And what about the "be buff" injunction? Tapscott and Ticoll describe all sorts of areas in corporate life in which, they argue, it is easier for the outside world to see what companies are doing, whether or not the exposure is desirable. Their basic theme -- not surprisingly, given their past interest in things digital (their previous collaboration was Digital Capital: Harnessing the Power of Business Webs, from Harvard Business School Press in 2000) -- is that the Internet has turned the spotlight on corporate performance to an unprecedented extent. From that, they move swiftly to arguing that proactive communication and disclosure is a good thing, in all sorts of ways, and then to urging companies to do more of it.

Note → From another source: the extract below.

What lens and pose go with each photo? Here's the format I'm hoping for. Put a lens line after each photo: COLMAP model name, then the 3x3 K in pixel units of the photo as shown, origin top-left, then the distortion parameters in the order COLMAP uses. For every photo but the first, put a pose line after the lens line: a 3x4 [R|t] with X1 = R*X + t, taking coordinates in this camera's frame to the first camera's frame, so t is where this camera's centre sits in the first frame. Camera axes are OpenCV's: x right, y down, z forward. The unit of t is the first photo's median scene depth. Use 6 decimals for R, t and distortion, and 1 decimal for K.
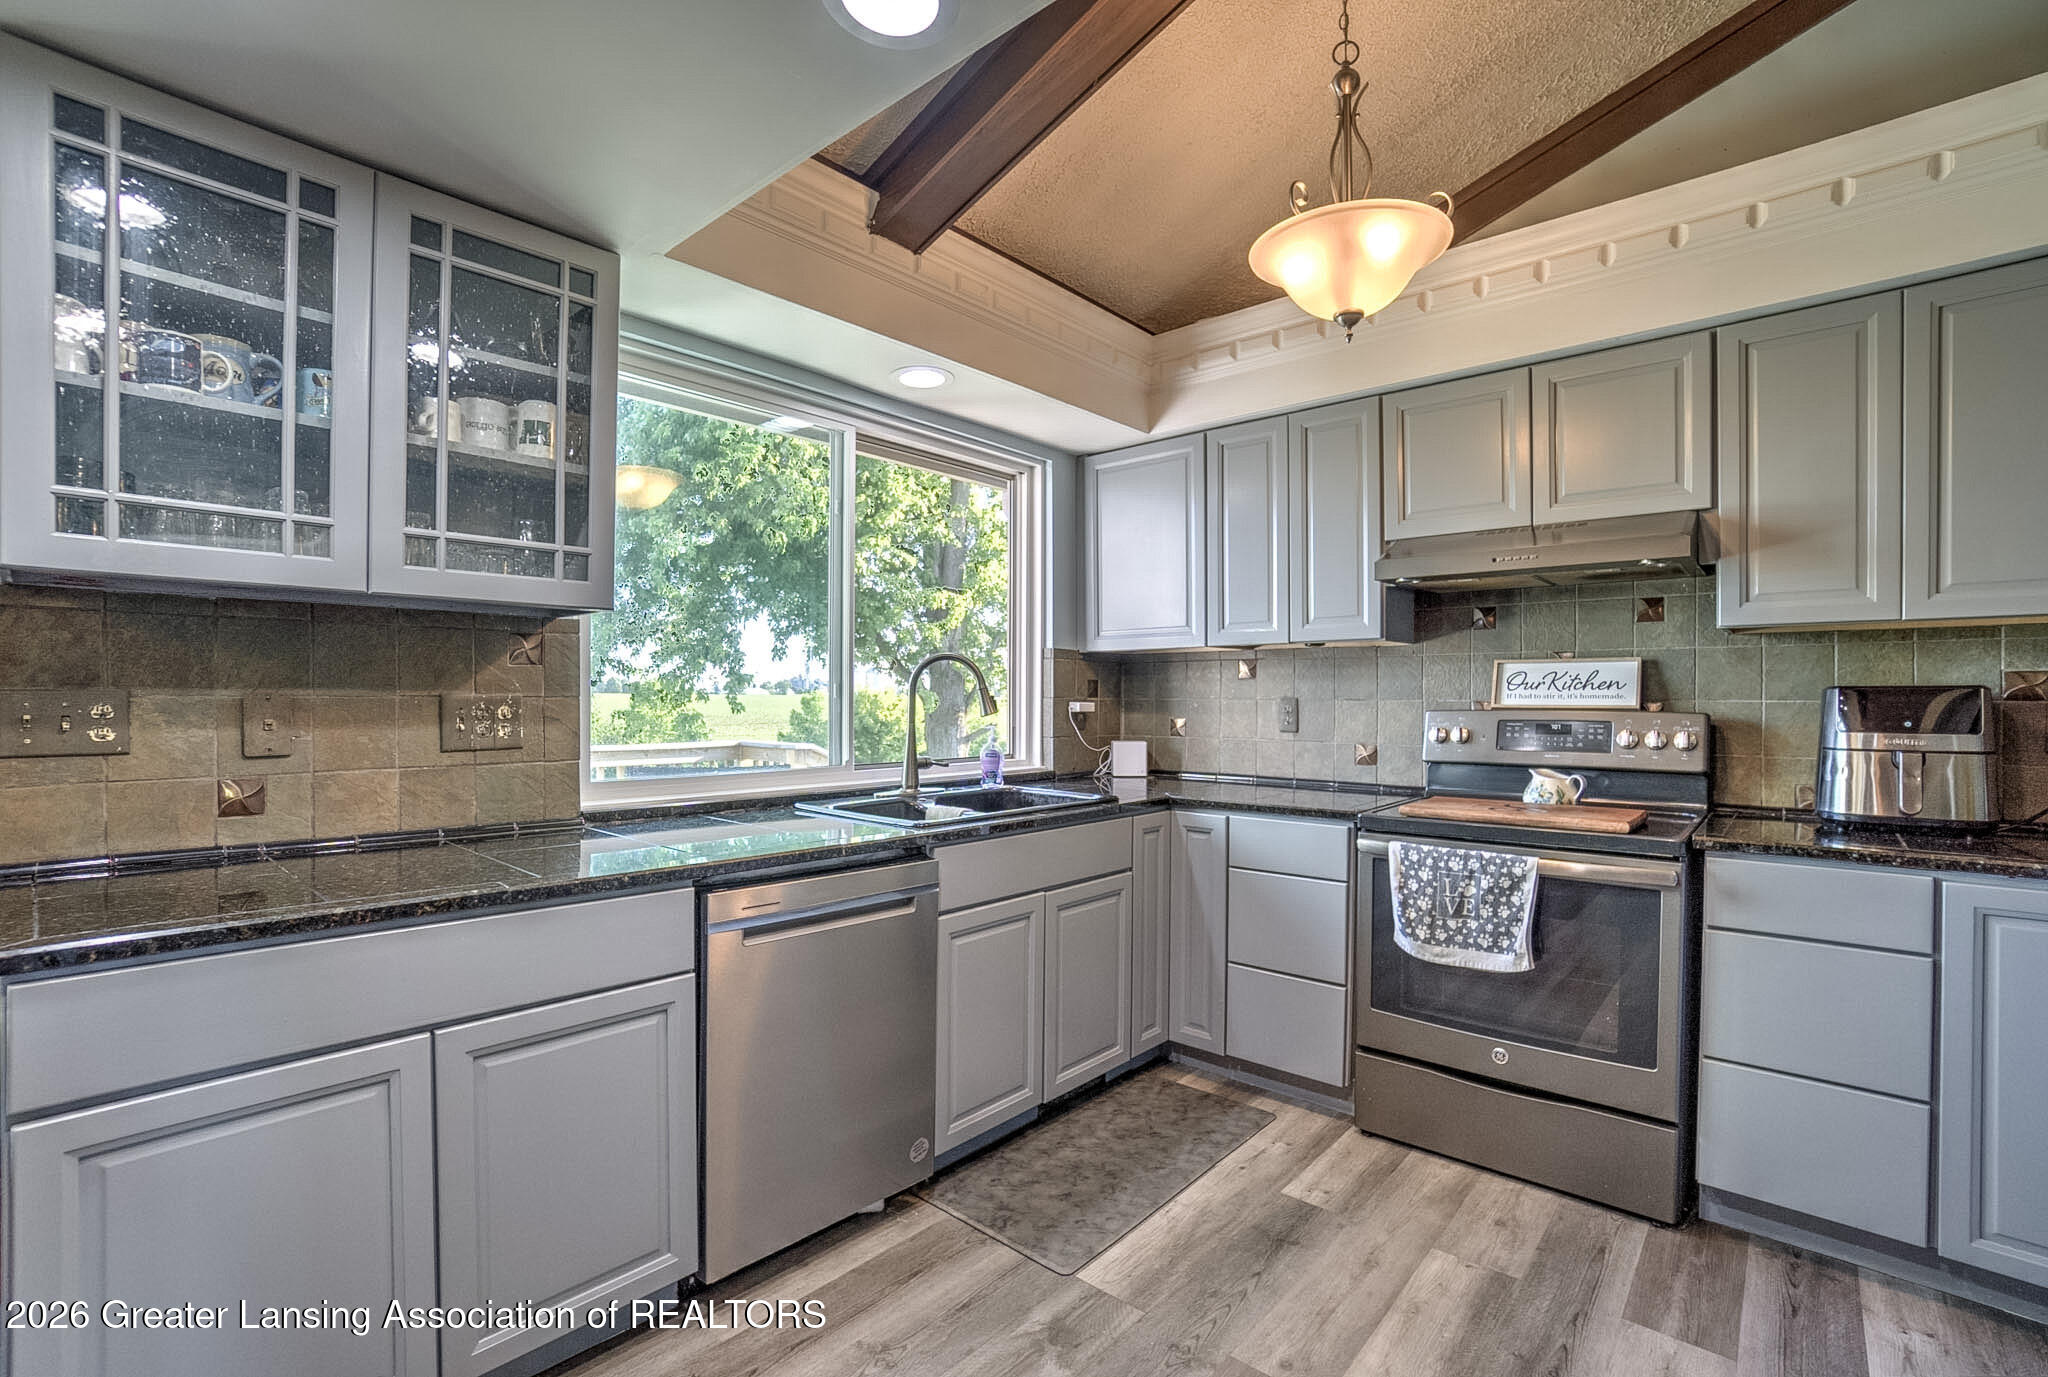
lens RADIAL K [[918.3, 0, 1006.3], [0, 918.3, 711.0], [0, 0, 1]] dist [-0.068707, 0.024353]
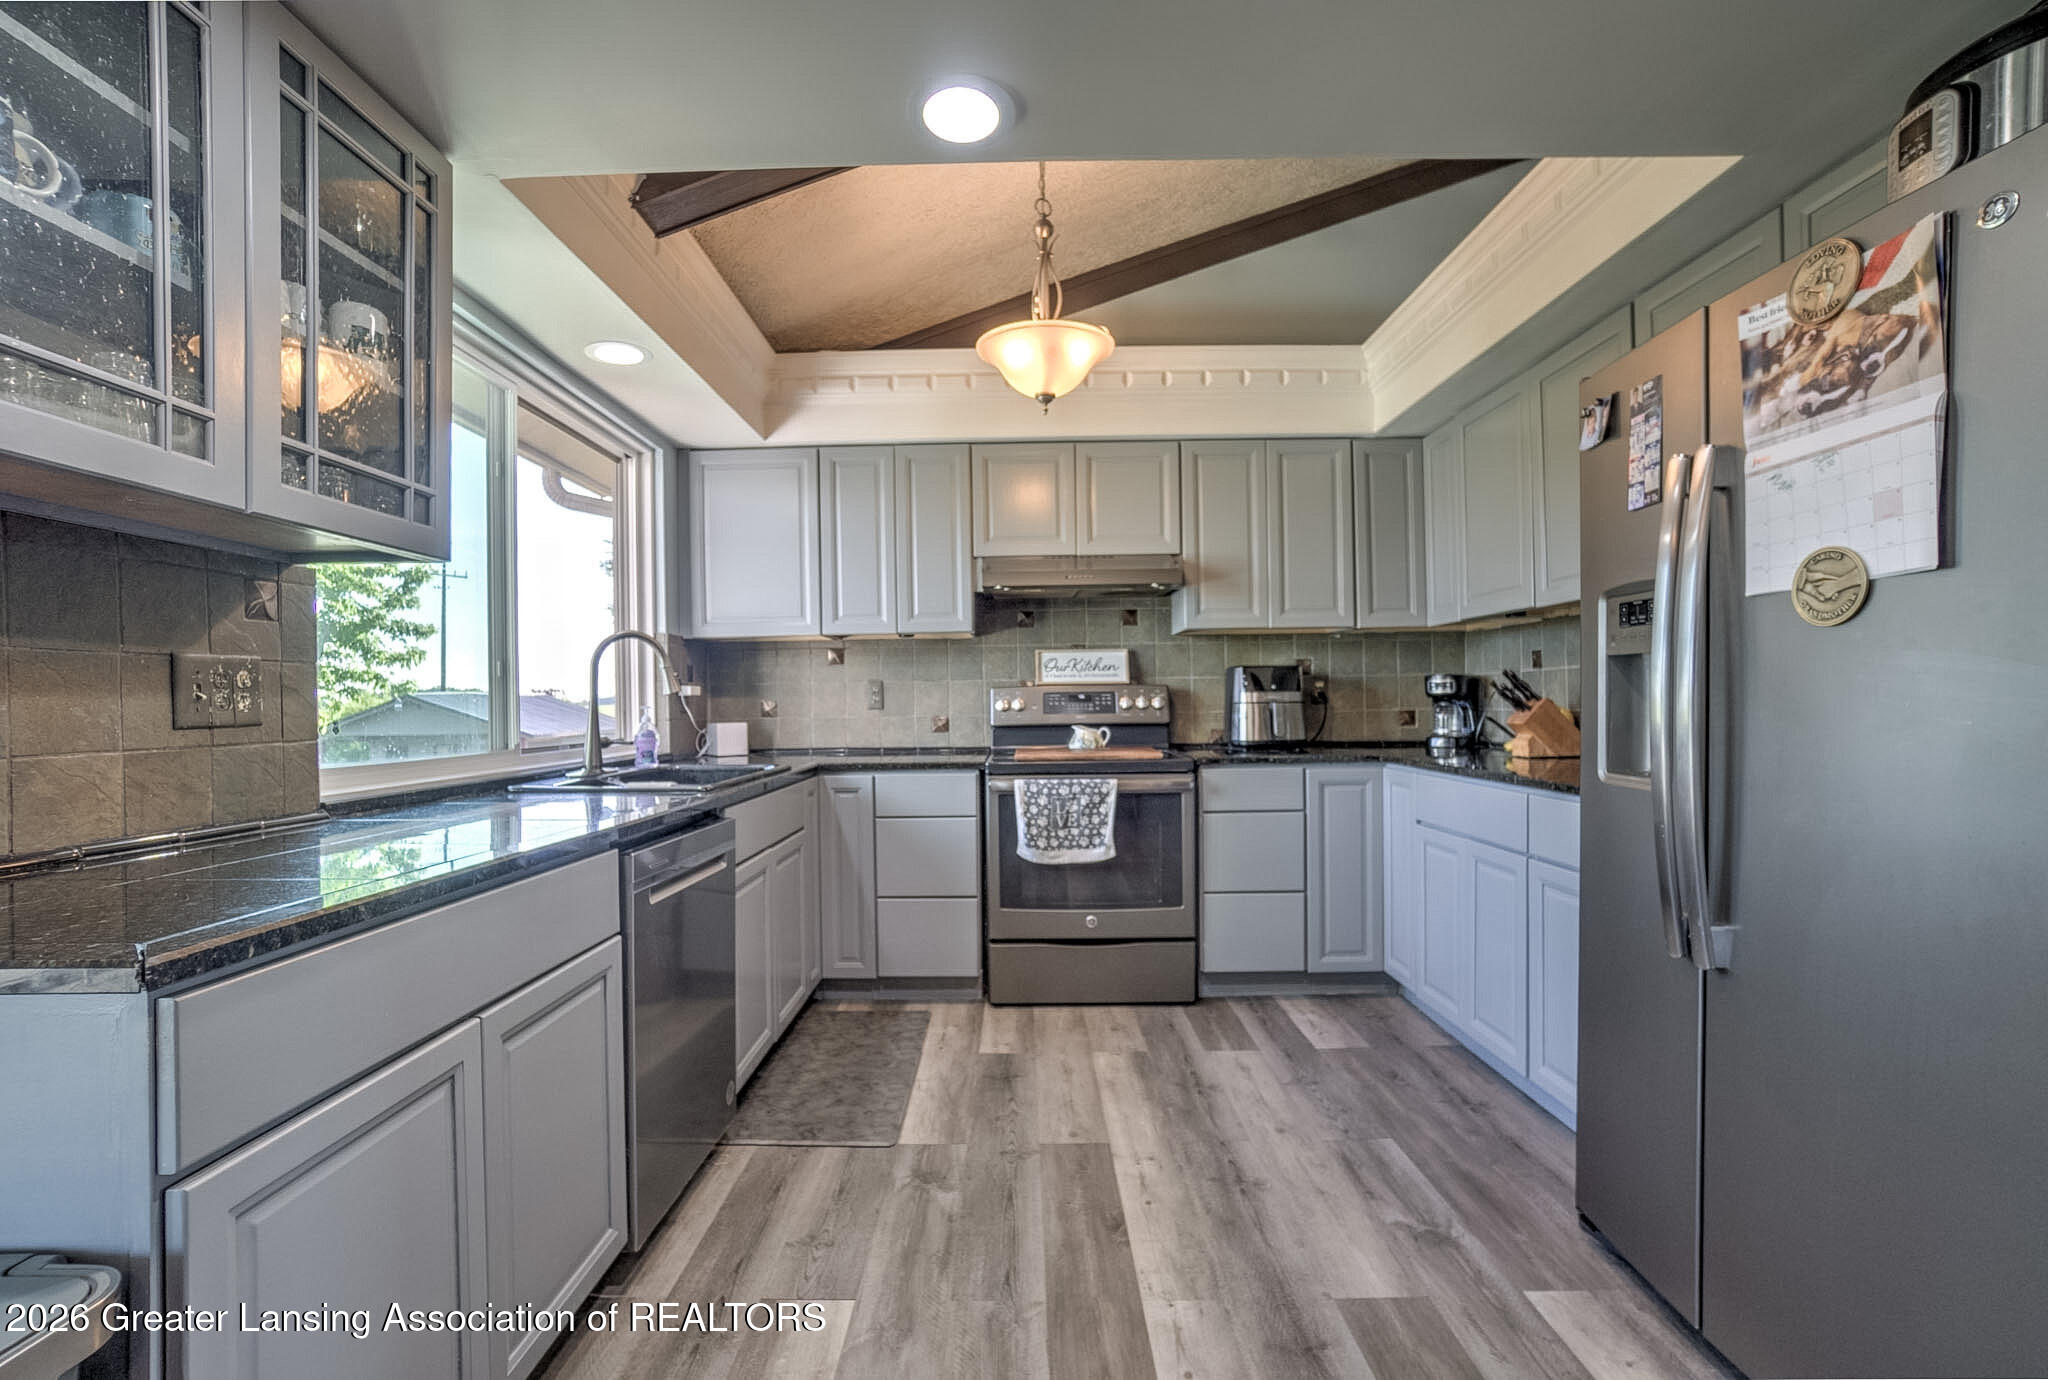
lens RADIAL K [[906.9, 0, 1010.1], [0, 906.9, 714.2], [0, 0, 1]] dist [-0.046484, 0.000667]
pose [[0.751612, -0.023131, 0.659200, -0.491953], [0.025624, 0.999654, 0.005862, 0.039546], [-0.659108, 0.012486, 0.751945, -0.013089]]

Companies should, for instance, come clean with nongovernmental groups; executives should avoid keeping secrets from employees; they should not be nasty to whistle-blowers.
Still, good information may be available but ignored. A study of the Enron message boards on the Yahoo Finance Web page, quoted by the authors, found enormous numbers of anonymous notes describing the company's problems. When the dot-com boom was at its height, few investors wanted to listen to voices of caution. Quite a few companies see no benefit in subjecting themselves to the scrutiny that being publicly traded now imposes on them. In August, for example, the public but family-controlled Cox Communications announced plans to go private. Still, most large companies have no choice but to remain public; smaller and medium-sized ones may increasingly choose to remain private.
In Authentic Leadership (also reviewed in "Leadership" ), Bill George has hardly anything to say about transparency as he describes what makes a good leader and examines the relationship between good leadership and good governance. He does, however, have much to say about ethics and authenticity, two key qualities he believes successful leaders must have. Companies that are led by people who are consistently authentic and ethical, one suspects, don't need to worry much about installing elaborate machinery for corporate governance.
George worries anyway. Like other authors reviewed in this essay, he sees the structure and behavior of the corporate board as the key to good governance. He therefore wants to "restore the power of boards of directors to govern corporations," and has some sensible, practical suggestions on how to do so.
The board's job, he says, is oversight of executives who are subject to external pressures that could lead even the most moral among them astray. Indeed, the most striking passage in George's book is not in his own words, but in those of Daniel Vasella, CEO of Novartis. "Once you get under the domination of making the quarter," he says, "you start to compromise in the gray areas of your business . The culprit that drives this cycle isn't the fear of failure so much as the craving for success . You are idealized by the outside world, and there is a natural tendency to believe that what is written is true." If such temptations assail such an honorable and capable chief executive as Daniel Vasella, how much greater is the threat to those with a lesser sense of honor?
To govern well, says George, the board needs a set of governance principles and a governance committee made up of independent directors who nominate new directors, assess the performance of the board and its members, and handle succession planning. There should also be, he believes, a senior independent director (usually referred to as a lead director in the U.S.) who has a good working relationship and shares mutual respect with the CEO. Above all, the independent directors should meet regularly without the presence of the CEO -- something George sees as "essential to good governance." These conditions, he thinks, are of more importance than whether boards should combine the roles of chairman and CEO (as is normal in the United States) or separate them (as in Europe).